Japan In-depth / 2016年8月17日 11時31分

「大統領就任から一カ月でこれだけの麻薬売人や麻薬常習者が捕まったり、自首したり、殺されたりしているのを国民は目で見て分かっている。このまま6年間ドゥテルテ大統領が言っていることをちゃんと実現すれば、フィリピンの治安はよくなり、経済もよくなると思う」(男性、28歳)

このように一般市民の間でのドゥテルテ人気は依然として高く、麻薬犯罪への取り組みが評価されていることがうかがえる。

 

■「一面だけで判断しない」

 こうした声は一般市民だけでない。フィリピンの哲学者アル・クイさんは

「10年前であれば、このような麻薬問題の解決策には賛成しなかっただろう。
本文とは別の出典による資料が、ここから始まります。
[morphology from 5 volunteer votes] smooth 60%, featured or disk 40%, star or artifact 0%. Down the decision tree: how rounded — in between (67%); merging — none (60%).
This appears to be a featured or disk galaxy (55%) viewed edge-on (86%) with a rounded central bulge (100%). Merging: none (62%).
なぜなら問題の根本への言及が全くないからだ。人々は貧困やその他の深刻な問題から逃れるために麻薬に手を出す。その貧困などの根本問題への解決姿勢が最初に問われるべきと考えるからだ。とはいえ、現在のドゥテルテ大統領の麻薬対策には反対も賛成もしない中立の立場である。物事には必ず正と悪、白と黒というように二面があり、一方だけをみて物事を断ずることは正しくないと考えるからだ。麻薬犯罪に関連した犯罪者が殺されているという一方で、麻薬の犠牲となって死亡する人が多いのも事実。一体誰が正しく、誰が間違っているのか、それは軽々に判断するべきではないと考える」

と筆者の問いにメールで回答。

積極的支持に加えて消極的支持や黙認を含めると相当に幅広い階層でドゥテルテ政権が支持されているのは間違いないといえる。

 

■東南アジア流の人権

 米政府や国際社会が掲げる「人権」や「民主主義」は東南アジアでは往々にしてそのまま受け入れられないことがある。その定義や範囲にはその国や社会がもつ独自の価値観、歴史や宗教などが複雑に絡み合い、錯綜し、独自の「人権」「民主主義」が醸成されている。

ドゥテルテ大統領が進める「麻薬犯罪者の殺害」を人権侵害と軽々に判断してしまうことは、麻薬犯罪に苦しむフィリピン社会で生きる以外に術のない市井の人々の声を無視することにならないだろうか。民主的に実施された選挙で圧倒的支持を得て当選した独立国の大統領、それがドゥテルテ大統領なのだ。

筆者は超法規的殺人を支持するものではないが、少なくともフィリピンの知人の大半が大統領への支持と期待を表明しているという事実の前には謙虚でありたいと考えている。